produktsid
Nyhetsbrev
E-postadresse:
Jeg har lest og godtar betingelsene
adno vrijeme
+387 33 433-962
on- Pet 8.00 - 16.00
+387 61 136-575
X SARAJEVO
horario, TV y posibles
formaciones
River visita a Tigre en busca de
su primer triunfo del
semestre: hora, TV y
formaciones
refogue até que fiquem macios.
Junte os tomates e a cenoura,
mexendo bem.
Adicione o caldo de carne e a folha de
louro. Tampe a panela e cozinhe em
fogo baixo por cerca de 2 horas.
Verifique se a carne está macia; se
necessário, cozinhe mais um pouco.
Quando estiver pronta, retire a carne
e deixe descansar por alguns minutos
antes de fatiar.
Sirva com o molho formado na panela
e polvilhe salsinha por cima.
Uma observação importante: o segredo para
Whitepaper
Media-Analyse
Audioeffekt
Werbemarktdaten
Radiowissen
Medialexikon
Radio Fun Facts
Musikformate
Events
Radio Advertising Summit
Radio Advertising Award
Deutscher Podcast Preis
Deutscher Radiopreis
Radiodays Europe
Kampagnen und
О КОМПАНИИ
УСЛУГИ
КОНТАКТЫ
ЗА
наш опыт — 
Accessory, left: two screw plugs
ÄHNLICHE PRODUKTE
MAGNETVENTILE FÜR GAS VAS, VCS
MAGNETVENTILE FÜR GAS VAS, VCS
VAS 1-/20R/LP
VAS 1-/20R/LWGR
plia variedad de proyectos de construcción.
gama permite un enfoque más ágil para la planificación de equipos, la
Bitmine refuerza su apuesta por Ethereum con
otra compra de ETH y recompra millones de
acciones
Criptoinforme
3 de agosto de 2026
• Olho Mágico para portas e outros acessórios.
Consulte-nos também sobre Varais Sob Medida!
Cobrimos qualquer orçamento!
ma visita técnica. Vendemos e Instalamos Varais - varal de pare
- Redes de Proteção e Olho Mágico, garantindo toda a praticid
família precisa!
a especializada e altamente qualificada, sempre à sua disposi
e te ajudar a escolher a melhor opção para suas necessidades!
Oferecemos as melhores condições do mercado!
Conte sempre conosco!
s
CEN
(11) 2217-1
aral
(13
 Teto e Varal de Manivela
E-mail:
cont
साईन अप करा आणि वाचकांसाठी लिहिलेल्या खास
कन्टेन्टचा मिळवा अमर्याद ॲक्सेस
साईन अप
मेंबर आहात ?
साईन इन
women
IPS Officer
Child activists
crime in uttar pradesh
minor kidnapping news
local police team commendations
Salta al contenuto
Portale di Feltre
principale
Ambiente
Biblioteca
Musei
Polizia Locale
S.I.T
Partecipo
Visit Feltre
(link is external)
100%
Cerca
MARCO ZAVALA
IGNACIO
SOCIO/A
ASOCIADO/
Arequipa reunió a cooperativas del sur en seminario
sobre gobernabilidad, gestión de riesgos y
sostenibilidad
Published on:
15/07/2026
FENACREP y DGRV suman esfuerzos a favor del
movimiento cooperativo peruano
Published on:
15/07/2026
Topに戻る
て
────────
Présentation de l'exercice: Recopiez à l'identique l'ensemble du matériel ci-dessus, ligne par ligne.

Réponse attendue:
produktsid
Nyhetsbrev
E-postadresse:
Jeg har lest og godtar betingelsene
adno vrijeme
+387 33 433-962
on- Pet 8.00 - 16.00
+387 61 136-575
X SARAJEVO
horario, TV y posibles
formaciones
River visita a Tigre en busca de
su primer triunfo del
semestre: hora, TV y
formaciones
refogue até que fiquem macios.
Junte os tomates e a cenoura,
mexendo bem.
Adicione o caldo de carne e a folha de
louro. Tampe a panela e cozinhe em
fogo baixo por cerca de 2 horas.
Verifique se a carne está macia; se
necessário, cozinhe mais um pouco.
Quando estiver pronta, retire a carne
e deixe descansar por alguns minutos
antes de fatiar.
Sirva com o molho formado na panela
e polvilhe salsinha por cima.
Uma observação importante: o segredo para
Whitepaper
Media-Analyse
Audioeffekt
Werbemarktdaten
Radiowissen
Medialexikon
Radio Fun Facts
Musikformate
Events
Radio Advertising Summit
Radio Advertising Award
Deutscher Podcast Preis
Deutscher Radiopreis
Radiodays Europe
Kampagnen und
О КОМПАНИИ
УСЛУГИ
КОНТАКТЫ
ЗА
наш опыт — 
Accessory, left: two screw plugs
ÄHNLICHE PRODUKTE
MAGNETVENTILE FÜR GAS VAS, VCS
MAGNETVENTILE FÜR GAS VAS, VCS
VAS 1-/20R/LP
VAS 1-/20R/LWGR
plia variedad de proyectos de construcción.
gama permite un enfoque más ágil para la planificación de equipos, la
Bitmine refuerza su apuesta por Ethereum con
otra compra de ETH y recompra millones de
acciones
Criptoinforme
3 de agosto de 2026
• Olho Mágico para portas e outros acessórios.
Consulte-nos também sobre Varais Sob Medida!
Cobrimos qualquer orçamento!
ma visita técnica. Vendemos e Instalamos Varais - varal de pare
- Redes de Proteção e Olho Mágico, garantindo toda a praticid
família precisa!
a especializada e altamente qualificada, sempre à sua disposi
e te ajudar a escolher a melhor opção para suas necessidades!
Oferecemos as melhores condições do mercado!
Conte sempre conosco!
s
CEN
(11) 2217-1
aral
(13
 Teto e Varal de Manivela
E-mail:
cont
साईन अप करा आणि वाचकांसाठी लिहिलेल्या खास
कन्टेन्टचा मिळवा अमर्याद ॲक्सेस
साईन अप
मेंबर आहात ?
साईन इन
women
IPS Officer
Child activists
crime in uttar pradesh
minor kidnapping news
local police team commendations
Salta al contenuto
Portale di Feltre
principale
Ambiente
Biblioteca
Musei
Polizia Locale
S.I.T
Partecipo
Visit Feltre
(link is external)
100%
Cerca
MARCO ZAVALA
IGNACIO
SOCIO/A
ASOCIADO/
Arequipa reunió a cooperativas del sur en seminario
sobre gobernabilidad, gestión de riesgos y
sostenibilidad
Published on:
15/07/2026
FENACREP y DGRV suman esfuerzos a favor del
movimiento cooperativo peruano
Published on:
15/07/2026
Topに戻る
て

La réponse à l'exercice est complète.